Dans un article publié dans ce blog le 25 novembre dernier et intitulé « Le rôle du collectionneur », je citais une phrase de Michel Poitevin, qui disait « pas de marché sans consommateurs et pas de création sans acte d’achat ».
J’ai retourné cette phrase dans tous les sens pour essayer d’en capter toutes les nuances et je vous présente maintenant les conclusions auxquelles je suis arrivé.
Dans l’ensemble de l’Europe, mais sous une forme plus visible et dramatique dans les pays du Sud, nous avons vécu, vivons et nous vivrons une crise, qui a commencé par être financière, mais qui a fini par être économique, de travail, sociale et du modèle de société.
Cette crise – qui présente comme caractéristiques l’explosion des dettes, des déficits, la montée des impôts, la restriction du crédit, le gel des investissements et l’affaiblissement de ce que nous avions coutume d’appeler ‘ l’Etat providence ‘-, a emporté avec elle beaucoup de gens, beaucoup de modèles, beaucoup de règles et beaucoup d’illusions.
Comme conséquence de la crise, des crises, beaucoup de gens restent sans travail, beaucoup d’autres ont vu leurs revenus se réduire, beaucoup de jeunes ont perdu leurs espérances et nous avons vu réapparaître les privations et la misère. Une misère matérielle et une misère humaine.
Dans ce marasme ceux qui ont plus souffert et continuent de souffrir sont les classes moyennes, les entrepreneurs individuels, les PME, les professionnels libéraux et cultivés et les petits épargnants. Les administrations publiques et les marchés qui exigent toujours plus et qui ont de moins en moins à offrir, sont sur le point d’écraser ceux qui ne sont pas, encore, suffisamment pauvres pour vivre subventionnés ni suffisamment riches pour avoir l’accès aux mécanismes d’opacité fiscale.
Ces groupes sociaux, maintenant sérieusement abîmés, étaient une composante essentielle du marché de l’art. Ils constituaient le matelas qui permettait à la chaîne artiste – galeriste-encadreurs… de continuer d’exister. Il y a très peu de galeristes qui peuvent vivre des collectionneurs ayant de grandes fortunes, et en revanche il y en a beaucoup qui existaient et qui survivent grâce au marché que constituent les gens cultivés, amoureux de l’art, qui pouvaient ou qui peuvent acquérir des œuvres à prix raisonnables.

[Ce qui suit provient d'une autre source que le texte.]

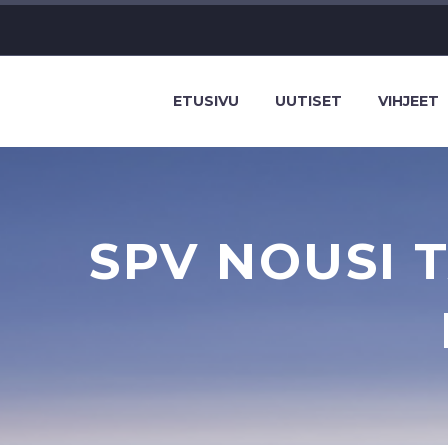
ETUSIVU
UUTISET
VIHJEET
SPV NOUSI 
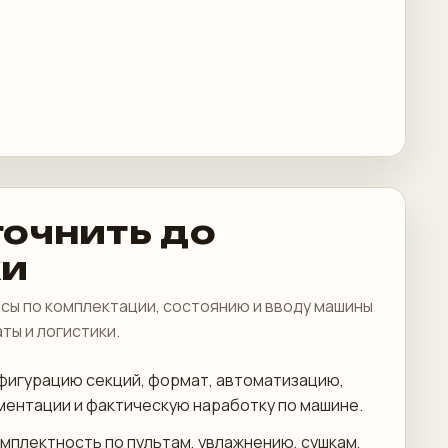
точнить до
ки
сы по комплектации, состоянию и вводу машины
аты и логистики.
фигурацию секций, формат, автоматизацию,
ментации и фактическую наработку по машине.
мплектность по пультам, увлажнению, сушкам,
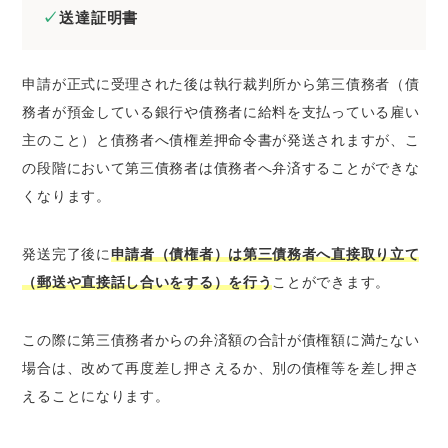
送達証明書
申請が正式に受理された後は執行裁判所から第三債務者（債
務者が預金している銀行や債務者に給料を支払っている雇い
主のこと）と債務者へ債権差押命令書が発送されますが、こ
の段階において第三債務者は債務者へ弁済することができな
くなります。
発送完了後に
申請者（債権者）は第三債務者へ直接取り立て
（郵送や直接話し合いをする）を行う
ことができます。
この際に第三債務者からの弁済額の合計が債権額に満たない
場合は、改めて再度差し押さえるか、別の債権等を差し押さ
えることになります。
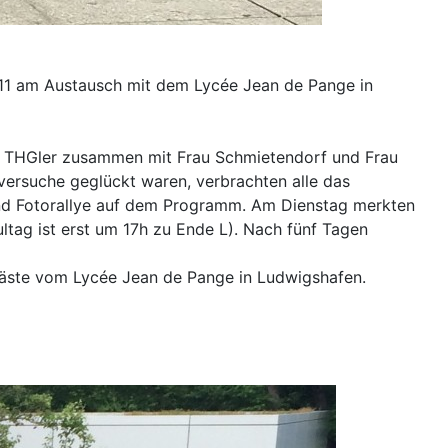
S11 am Austausch mit dem Lycée Jean de Pange in
34 THGler zusammen mit Frau Schmietendorf und Frau
ersuche geglückt waren, verbrachten alle das
nd Fotorallye auf dem Programm. Am Dienstag merkten
ltag ist erst um 17h zu Ende L). Nach fünf Tagen
Gäste vom Lycée Jean de Pange in Ludwigshafen.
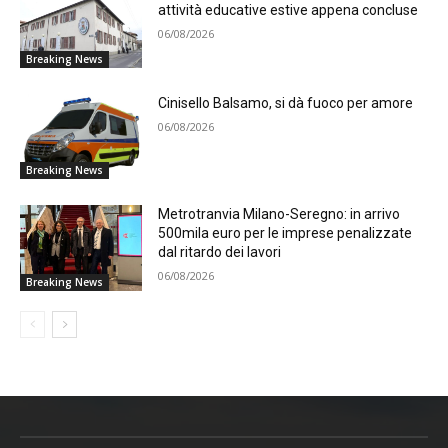
attività educative estive appena concluse
06/08/2026
Breaking News
Cinisello Balsamo, si dà fuoco per amore
06/08/2026
Breaking News
Metrotranvia Milano-Seregno: in arrivo
500mila euro per le imprese penalizzate
dal ritardo dei lavori
06/08/2026
Breaking News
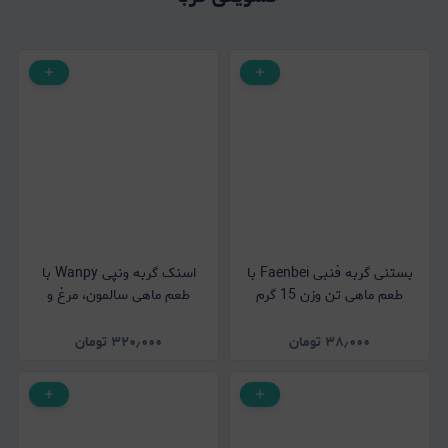
بستنی گربه فنبی Faenbei با
اسنک گربه ونپی Wanpy با
طعم ماهی تن وزن 15 گرم
طعم ماهی سالمون، مرغ و
هویج وزن 90 گرم
۳۸٫۰۰۰
تومان
۳۲۰٫۰۰۰
تومان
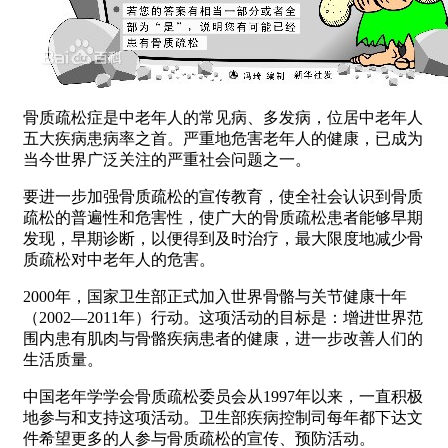
骨质疏松症是中老年人的常见病、多发病，位居中老年人
五大疾病患病率之首。严重地危害老年人的健康，已成为
当今世界广泛关注的严重社会问题之一。
要进一步加强骨质疏松的宣传教育，使全社会认识到骨质
疏松的普遍性和危害性，使广大的骨质疏松患者能够早期
发现，早期诊断，以便得到及时治疗，最大限度地减少骨
质疏松对中老年人的危害。
2000年，国家卫生部正式加入世界骨骼与关节健康十年
（2002—2011年）行动。这项活动的目标是：增进世界范
围内患有肌肉与骨骼疾病患者的健康，进一步改善人们的
生活质量。
中国老年学学会骨质疏松委员会从1997年以来，一直积极
地参与和支持这项活动。卫生部疾病控制司每年都下达文
件希望更多的人参与骨质疏松的宣传、预防活动。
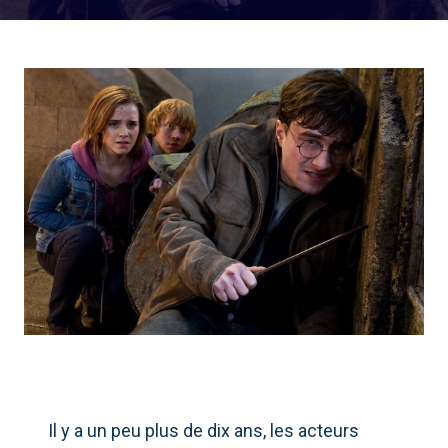
Il y a un peu plus de dix ans, les acteurs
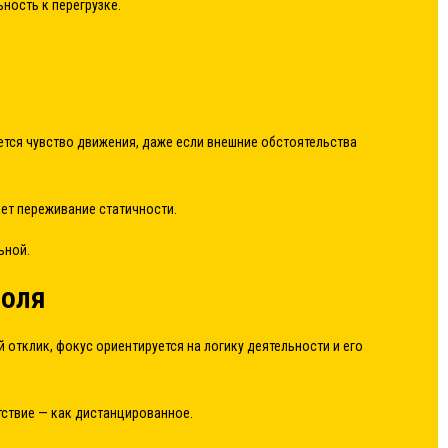
ность к перегрузке.
ется чувство движения, даже если внешние обстоятельства
ет переживание статичности.
ьной.
роля
отклик, фокус ориентируется на логику деятельности и его
тствие — как дистанцированное.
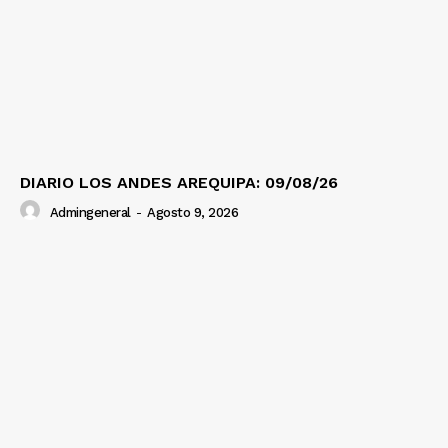
DIARIO LOS ANDES AREQUIPA: 09/08/26
Admingeneral
-
Agosto 9, 2026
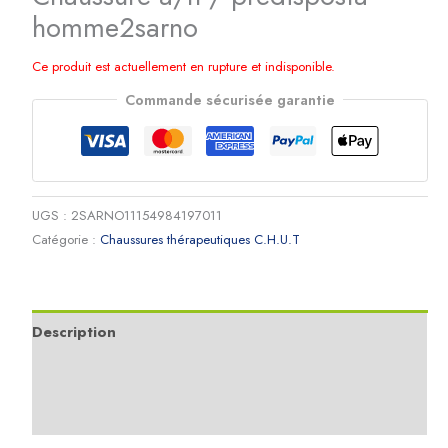
homme2sarno
Ce produit est actuellement en rupture et indisponible.
Commande sécurisée garantie
UGS :
2SARNO11154984197011
Catégorie :
Chaussures thérapeutiques C.H.U.T
Description
Informations complémentaires
Avis (0)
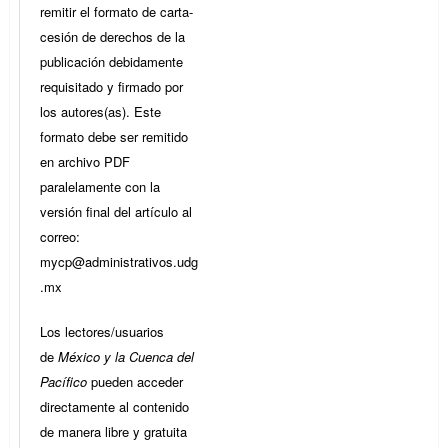
remitir el formato de carta-
cesión de derechos de la
publicación debidamente
requisitado y firmado por
los autores(as). Este
formato debe ser remitido
en archivo PDF
paralelamente con la
versión final del artículo al
correo:
mycp@administrativos.udg
.mx
Los lectores/usuarios
de
México y la Cuenca del
Pacífico
pueden acceder
directamente al contenido
de manera libre y gratuita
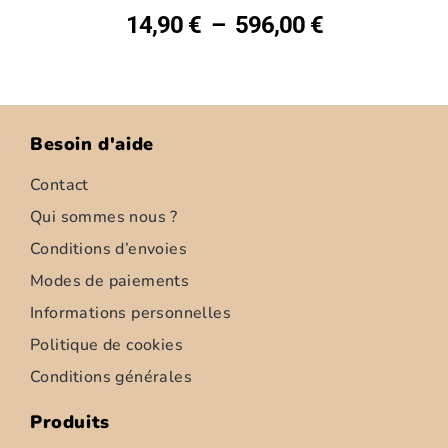
14,90
€
–
596,00
€
Besoin d'aide
Contact
Qui sommes nous ?
Conditions d’envoies
Modes de paiements
Informations personnelles
Politique de cookies
Conditions générales
Produits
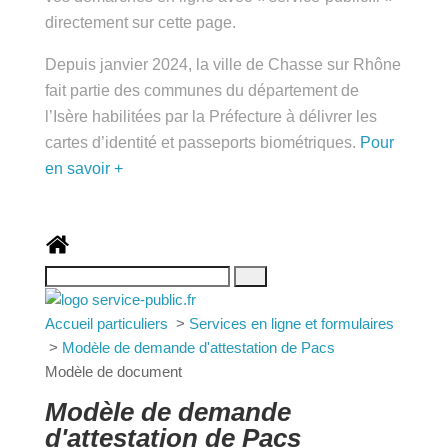
public.fr » directement sur cette page.
Depuis janvier 2024, la ville de Chasse sur Rhône
fait partie des communes du département de
l’Isère habilitées par la Préfecture à délivrer les
cartes d’identité et passeports biométriques.
Pour
en savoir +
Accueil particuliers
>
Services en ligne et
formulaires
>
Modèle de demande d'attestation de
Pacs
Modèle de document
Modèle de demande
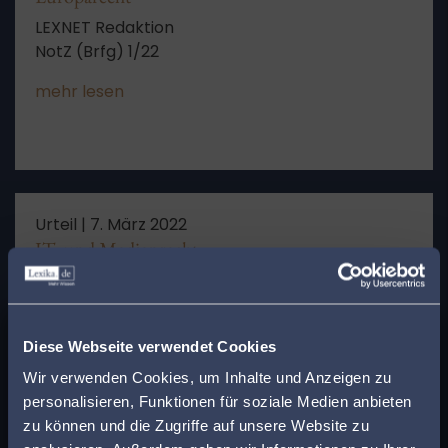
LEXNET Redaktion
NotZ (Brfg) 1/22
mehr lesen
Urteil |
7. März 2022
IT- und Medienrecht
LEXNET Redaktion
Einstufung einer Partei als Verdachtsfall
x
Finden Sie den
mehr lesen
Diese Webseite verwendet Cookies
passenden Anwalt in
Wir verwenden Cookies, um Inhalte und Anzeigen zu
personalisieren, Funktionen für soziale Medien anbieten
Ihrer Nähe!
zu können und die Zugriffe auf unsere Website zu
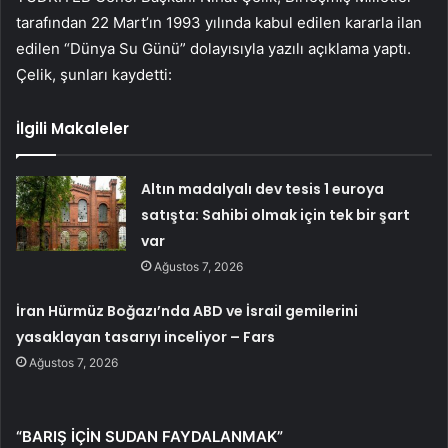
tarafından 22 Mart’ın 1993 yılında kabul edilen kararla ilan
edilen “Dünya Su Günü” dolayısıyla yazılı açıklama yaptı.
Çelik, şunları kaydetti:
İlgili Makaleler
Altın madalyalı dev tesis 1 euroya
satışta: Sahibi olmak için tek bir şart
var
Ağustos 7, 2026
İran Hürmüz Boğazı’nda ABD ve İsrail gemilerini
yasaklayan tasarıyı inceliyor – Fars
Ağustos 7, 2026
“BARIŞ İÇİN SUDAN FAYDALANMAK”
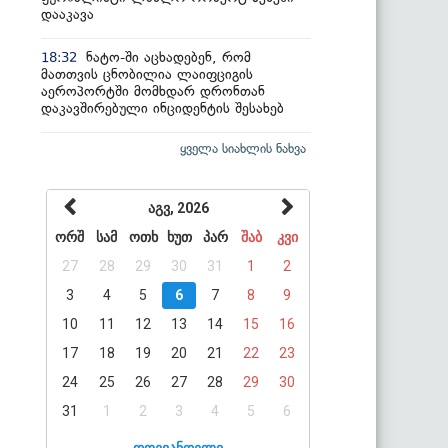
დააკავა
ნატო-ში აცხადებენ, რომ
18:32
მათთვის ცნობილია ლაიფციგის
აეროპორტში მომხდარ დრონთან
დაკავშირებული ინციდენტის შესახებ
ყველა სიახლის ნახვა
აგვ, 2026
ორშ
სამ
ოთხ
ხუთ
პარ
შაბ
კვი
27
28
29
30
31
1
2
3
4
5
6
7
8
9
10
11
12
13
14
15
16
17
18
19
20
21
22
23
24
25
26
27
28
29
30
31
1
2
3
4
5
6
დღევანდელი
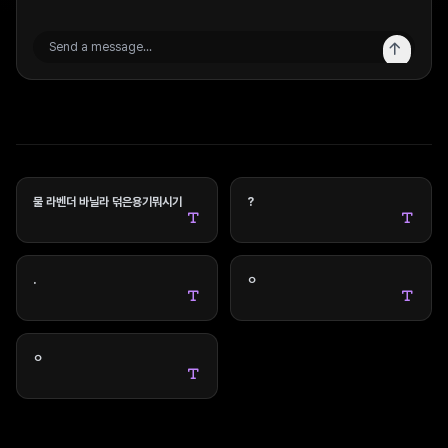
물 라벤더 바닐라 덖은용기뭐시기
?
.
ㅇ
ㅇ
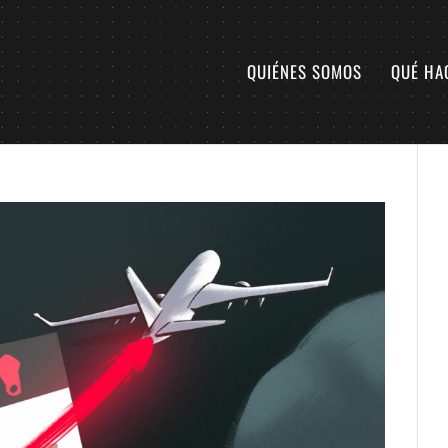
QUIÉNES SOMOS
QUÉ HA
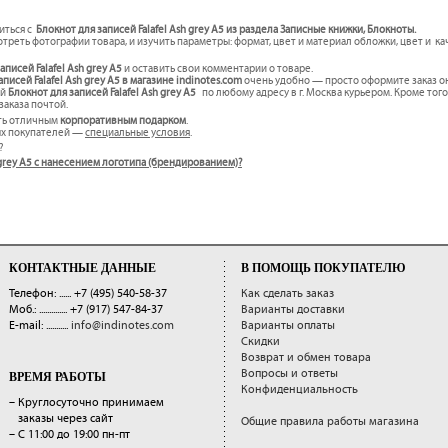
иться с
Блокнот для записей Falafel Ash grey А5 из раздела Записные книжки, Блокноты.
треть фотографии товара, и изучить параметры: формат, цвет и материал обложки, цвет и к
аписей Falafel Ash grey А5
и оставить свои комментарии о товаре.
исей Falafel Ash grey А5 в магазине indinotes.com
очень удобно — просто оформите заказ он
ый
Блокнот для записей Falafel Ash grey А5
по любому адресу в г. Москва курьером. Кроме тог
заказа почтой.
ть отличным
корпоративным подарком
.
ых покупателей —
специальные условия
.
?
sh grey А5 с нанесением логотипа (брендированием)?
КОНТАКТНЫЕ ДАННЫЕ
В ПОМОЩЬ ПОКУПАТЕЛЮ
Телефон: ......
+7 (495) 540-58-37
Как сделать заказ
Моб.: ..............
+7 (917) 547-84-37
Варианты доставки
E-mail: ...........
info@indinotes.com
Варианты оплаты
Скидки
Возврат и обмен товара
Вопросы и ответы
ВРЕМЯ РАБОТЫ
Конфиденциальность
– Круглосуточно принимаем
заказы через сайт
Общие правила работы магазина
– С 11:00 до 19:00 пн-пт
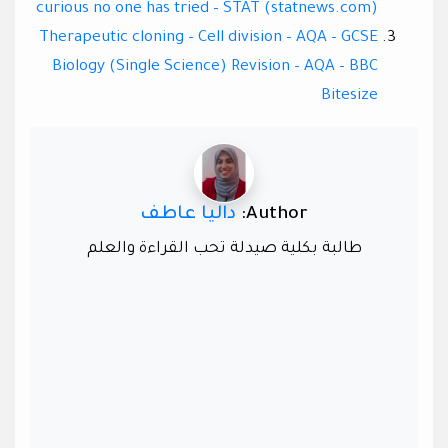
curious no one has tried – STAT (statnews.com)
Therapeutic cloning – Cell division – AQA – GCSE
Biology (Single Science) Revision – AQA – BBC
Bitesize
Author:
داليا عاطف
طالبة بكلية صيدلة تحب القراءة والعلم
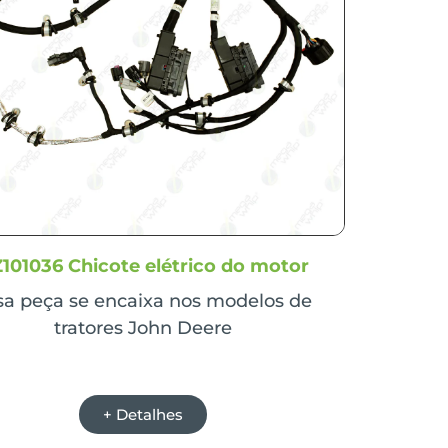
101036 Chicote elétrico do motor
sa peça se encaixa nos modelos de
tratores John Deere
+ Detalhes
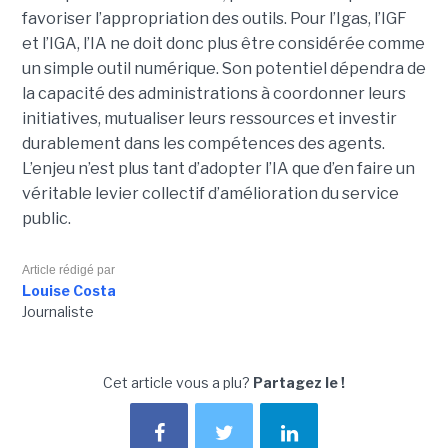
favoriser l’appropriation des outils. Pour l’Igas, l’IGF
et l’IGA, l’IA ne doit donc plus être considérée comme
un simple outil numérique. Son potentiel dépendra de
la capacité des administrations à coordonner leurs
initiatives, mutualiser leurs ressources et investir
durablement dans les compétences des agents.
L’enjeu n’est plus tant d’adopter l’IA que d’en faire un
véritable levier collectif d’amélioration du service
public.
Article rédigé par
Louise Costa
Journaliste
Cet article vous a plu?
Partagez le !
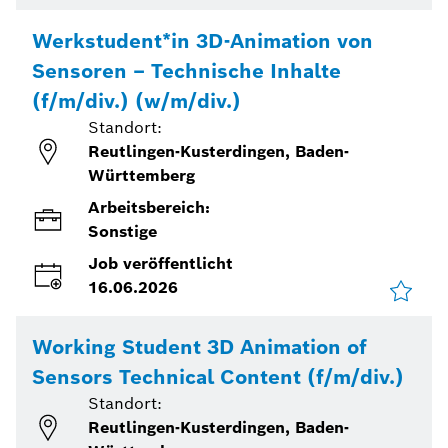
Werkstudent*in 3D-Animation von
Sensoren – Technische Inhalte
(f/m/div.) (w/m/div.)
Standort:
Reutlingen-Kusterdingen, Baden-
Württemberg
Arbeitsbereich:
Sonstige
Job veröffentlicht
16.06.2026
Working Student 3D Animation of
Sensors Technical Content (f/m/div.)
Standort:
Reutlingen-Kusterdingen, Baden-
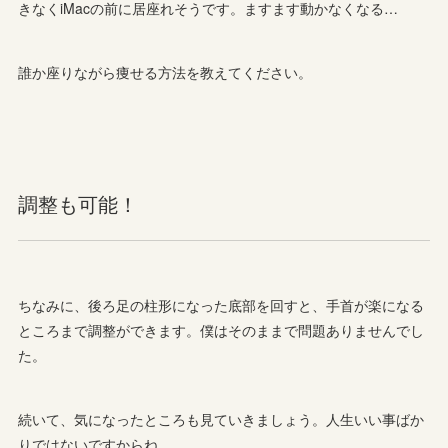
きなくiMacの前に居座れそうです。ますます動かなくなる…
誰か座りながら痩せる方法を教えてください。
調整も可能！
ちなみに、後ろ足の柱形になった底部を回すと、手首が楽になる
ところまで調整ができます。僕はそのままで問題ありませんでし
た。
続いて、気になったところも見ていきましょう。人生いい事ばか
りではないですからね。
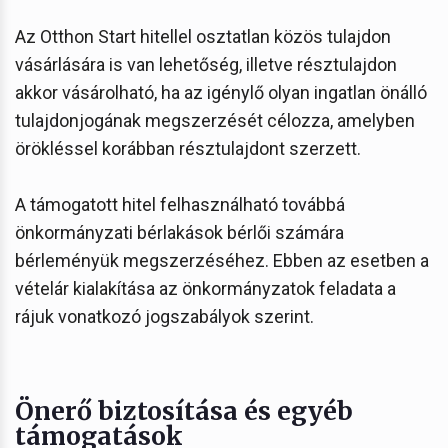
Az Otthon Start hitellel osztatlan közös tulajdon
vásárlására is van lehetőség, illetve résztulajdon
akkor vásárolható, ha az igénylő olyan ingatlan önálló
tulajdonjogának megszerzését célozza, amelyben
örökléssel korábban résztulajdont szerzett.
A támogatott hitel felhasználható továbbá
önkormányzati bérlakások bérlői számára
bérleményük megszerzéséhez. Ebben az esetben a
vételár kialakítása az önkormányzatok feladata a
rájuk vonatkozó jogszabályok szerint.
Önerő biztosítása és egyéb
támogatások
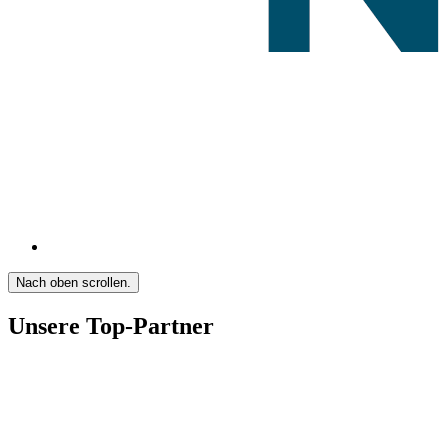
Nach oben scrollen.
Unsere Top-Partner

Tout cela a été bouleversé. La crise a rétréci le marché de l’art, en termes de nombre de transactions et de chiffres d’affaires, et cette contraction peut-être mortelle pour le binôme artiste – galeriste ainsi que pour la poursuite de pas mal de collections.
Voilà donc comment la crise touche le monde de l’art. De façon que si quelqu’un veut, vraiment, aider les artistes, il faut travailler à ce qu’un marché existe, et pour qu’il y ait un marché il faut des acheteurs. Le reste n’est plus que mécénat public, installations pour les musées, des mots que le vent emporte, des pincées de bonne conscience, et la vanité de la chaîne qui établit les canons et les modes et dont l’objectif est de faire prospérer les intérêts des grands collectionneurs.